▸ What you need to do
Every entry below is to be copied exactly as written.

▸ Exercise materials
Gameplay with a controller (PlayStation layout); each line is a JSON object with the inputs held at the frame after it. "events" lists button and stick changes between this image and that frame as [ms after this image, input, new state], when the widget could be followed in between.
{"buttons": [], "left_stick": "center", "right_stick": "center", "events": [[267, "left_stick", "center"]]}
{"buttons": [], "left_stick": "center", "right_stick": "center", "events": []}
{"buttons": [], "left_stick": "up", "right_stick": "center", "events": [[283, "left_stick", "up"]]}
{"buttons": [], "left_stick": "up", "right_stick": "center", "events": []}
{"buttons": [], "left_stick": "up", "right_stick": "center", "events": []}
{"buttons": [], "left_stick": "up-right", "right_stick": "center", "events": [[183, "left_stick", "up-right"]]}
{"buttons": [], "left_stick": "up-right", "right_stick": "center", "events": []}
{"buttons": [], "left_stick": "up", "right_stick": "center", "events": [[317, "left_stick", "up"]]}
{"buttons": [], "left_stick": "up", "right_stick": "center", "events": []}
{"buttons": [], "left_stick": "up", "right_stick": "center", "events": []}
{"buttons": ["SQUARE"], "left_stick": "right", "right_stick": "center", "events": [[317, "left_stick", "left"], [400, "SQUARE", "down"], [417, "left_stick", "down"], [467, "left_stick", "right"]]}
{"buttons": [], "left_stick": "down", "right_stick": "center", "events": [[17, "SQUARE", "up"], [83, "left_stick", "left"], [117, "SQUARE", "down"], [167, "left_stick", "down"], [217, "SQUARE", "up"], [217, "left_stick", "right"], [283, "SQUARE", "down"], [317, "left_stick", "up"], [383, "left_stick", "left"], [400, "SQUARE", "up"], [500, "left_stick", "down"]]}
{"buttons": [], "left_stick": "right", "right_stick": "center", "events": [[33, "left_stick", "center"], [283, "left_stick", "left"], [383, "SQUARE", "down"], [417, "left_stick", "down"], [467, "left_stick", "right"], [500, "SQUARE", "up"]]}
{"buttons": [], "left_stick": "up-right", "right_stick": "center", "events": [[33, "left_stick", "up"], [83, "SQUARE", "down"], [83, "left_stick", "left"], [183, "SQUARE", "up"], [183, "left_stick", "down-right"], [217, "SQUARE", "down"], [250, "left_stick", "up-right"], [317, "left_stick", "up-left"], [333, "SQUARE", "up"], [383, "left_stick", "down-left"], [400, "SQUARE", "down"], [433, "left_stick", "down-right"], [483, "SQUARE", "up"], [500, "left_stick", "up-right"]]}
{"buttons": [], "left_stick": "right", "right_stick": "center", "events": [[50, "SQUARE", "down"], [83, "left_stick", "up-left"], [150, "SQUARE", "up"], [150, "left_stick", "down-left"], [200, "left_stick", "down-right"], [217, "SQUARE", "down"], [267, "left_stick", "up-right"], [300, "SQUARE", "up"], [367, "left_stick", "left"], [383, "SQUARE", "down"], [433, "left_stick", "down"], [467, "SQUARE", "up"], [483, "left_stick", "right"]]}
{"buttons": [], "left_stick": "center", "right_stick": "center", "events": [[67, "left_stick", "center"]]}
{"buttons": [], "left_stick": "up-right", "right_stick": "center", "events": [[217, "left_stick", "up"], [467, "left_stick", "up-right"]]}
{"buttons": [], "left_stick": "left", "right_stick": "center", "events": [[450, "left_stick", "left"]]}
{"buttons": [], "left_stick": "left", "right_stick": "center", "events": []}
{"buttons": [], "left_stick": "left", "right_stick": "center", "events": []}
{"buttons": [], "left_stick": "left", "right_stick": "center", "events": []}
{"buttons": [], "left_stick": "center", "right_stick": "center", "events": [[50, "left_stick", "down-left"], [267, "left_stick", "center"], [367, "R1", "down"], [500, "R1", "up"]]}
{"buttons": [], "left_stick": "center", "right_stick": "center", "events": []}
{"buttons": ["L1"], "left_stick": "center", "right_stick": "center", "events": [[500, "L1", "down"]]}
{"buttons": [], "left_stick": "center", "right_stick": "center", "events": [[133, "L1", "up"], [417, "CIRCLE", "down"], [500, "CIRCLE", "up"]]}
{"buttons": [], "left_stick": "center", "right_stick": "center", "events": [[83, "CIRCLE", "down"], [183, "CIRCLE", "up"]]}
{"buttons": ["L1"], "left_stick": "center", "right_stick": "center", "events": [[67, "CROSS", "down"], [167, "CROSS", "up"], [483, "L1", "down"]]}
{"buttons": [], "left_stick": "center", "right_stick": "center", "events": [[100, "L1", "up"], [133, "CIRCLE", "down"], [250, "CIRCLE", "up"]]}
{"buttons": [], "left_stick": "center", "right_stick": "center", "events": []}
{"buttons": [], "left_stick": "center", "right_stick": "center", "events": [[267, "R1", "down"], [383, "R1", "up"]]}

▸ Written answer
Gameplay with a controller (PlayStation layout); each line is a JSON object with the inputs held at the frame after it. "events" lists button and stick changes between this image and that frame as [ms after this image, input, new state], when the widget could be followed in between.
{"buttons": [], "left_stick": "center", "right_stick": "center", "events": [[267, "left_stick", "center"]]}
{"buttons": [], "left_stick": "center", "right_stick": "center", "events": []}
{"buttons": [], "left_stick": "up", "right_stick": "center", "events": [[283, "left_stick", "up"]]}
{"buttons": [], "left_stick": "up", "right_stick": "center", "events": []}
{"buttons": [], "left_stick": "up", "right_stick": "center", "events": []}
{"buttons": [], "left_stick": "up-right", "right_stick": "center", "events": [[183, "left_stick", "up-right"]]}
{"buttons": [], "left_stick": "up-right", "right_stick": "center", "events": []}
{"buttons": [], "left_stick": "up", "right_stick": "center", "events": [[317, "left_stick", "up"]]}
{"buttons": [], "left_stick": "up", "right_stick": "center", "events": []}
{"buttons": [], "left_stick": "up", "right_stick": "center", "events": []}
{"buttons": ["SQUARE"], "left_stick": "right", "right_stick": "center", "events": [[317, "left_stick", "left"], [400, "SQUARE", "down"], [417, "left_stick", "down"], [467, "left_stick", "right"]]}
{"buttons": [], "left_stick": "down", "right_stick": "center", "events": [[17, "SQUARE", "up"], [83, "left_stick", "left"], [117, "SQUARE", "down"], [167, "left_stick", "down"], [217, "SQUARE", "up"], [217, "left_stick", "right"], [283, "SQUARE", "down"], [317, "left_stick", "up"], [383, "left_stick", "left"], [400, "SQUARE", "up"], [500, "left_stick", "down"]]}
{"buttons": [], "left_stick": "right", "right_stick": "center", "events": [[33, "left_stick", "center"], [283, "left_stick", "left"], [383, "SQUARE", "down"], [417, "left_stick", "down"], [467, "left_stick", "right"], [500, "SQUARE", "up"]]}
{"buttons": [], "left_stick": "up-right", "right_stick": "center", "events": [[33, "left_stick", "up"], [83, "SQUARE", "down"], [83, "left_stick", "left"], [183, "SQUARE", "up"], [183, "left_stick", "down-right"], [217, "SQUARE", "down"], [250, "left_stick", "up-right"], [317, "left_stick", "up-left"], [333, "SQUARE", "up"], [383, "left_stick", "down-left"], [400, "SQUARE", "down"], [433, "left_stick", "down-right"], [483, "SQUARE", "up"], [500, "left_stick", "up-right"]]}
{"buttons": [], "left_stick": "right", "right_stick": "center", "events": [[50, "SQUARE", "down"], [83, "left_stick", "up-left"], [150, "SQUARE", "up"], [150, "left_stick", "down-left"], [200, "left_stick", "down-right"], [217, "SQUARE", "down"], [267, "left_stick", "up-right"], [300, "SQUARE", "up"], [367, "left_stick", "left"], [383, "SQUARE", "down"], [433, "left_stick", "down"], [467, "SQUARE", "up"], [483, "left_stick", "right"]]}
{"buttons": [], "left_stick": "center", "right_stick": "center", "events": [[67, "left_stick", "center"]]}
{"buttons": [], "left_stick": "up-right", "right_stick": "center", "events": [[217, "left_stick", "up"], [467, "left_stick", "up-right"]]}
{"buttons": [], "left_stick": "left", "right_stick": "center", "events": [[450, "left_stick", "left"]]}
{"buttons": [], "left_stick": "left", "right_stick": "center", "events": []}
{"buttons": [], "left_stick": "left", "right_stick": "center", "events": []}
{"buttons": [], "left_stick": "left", "right_stick": "center", "events": []}
{"buttons": [], "left_stick": "center", "right_stick": "center", "events": [[50, "left_stick", "down-left"], [267, "left_stick", "center"], [367, "R1", "down"], [500, "R1", "up"]]}
{"buttons": [], "left_stick": "center", "right_stick": "center", "events": []}
{"buttons": ["L1"], "left_stick": "center", "right_stick": "center", "events": [[500, "L1", "down"]]}
{"buttons": [], "left_stick": "center", "right_stick": "center", "events": [[133, "L1", "up"], [417, "CIRCLE", "down"], [500, "CIRCLE", "up"]]}
{"buttons": [], "left_stick": "center", "right_stick": "center", "events": [[83, "CIRCLE", "down"], [183, "CIRCLE", "up"]]}
{"buttons": ["L1"], "left_stick": "center", "right_stick": "center", "events": [[67, "CROSS", "down"], [167, "CROSS", "up"], [483, "L1", "down"]]}
{"buttons": [], "left_stick": "center", "right_stick": "center", "events": [[100, "L1", "up"], [133, "CIRCLE", "down"], [250, "CIRCLE", "up"]]}
{"buttons": [], "left_stick": "center", "right_stick": "center", "events": []}
{"buttons": [], "left_stick": "center", "right_stick": "center", "events": [[267, "R1", "down"], [383, "R1", "up"]]}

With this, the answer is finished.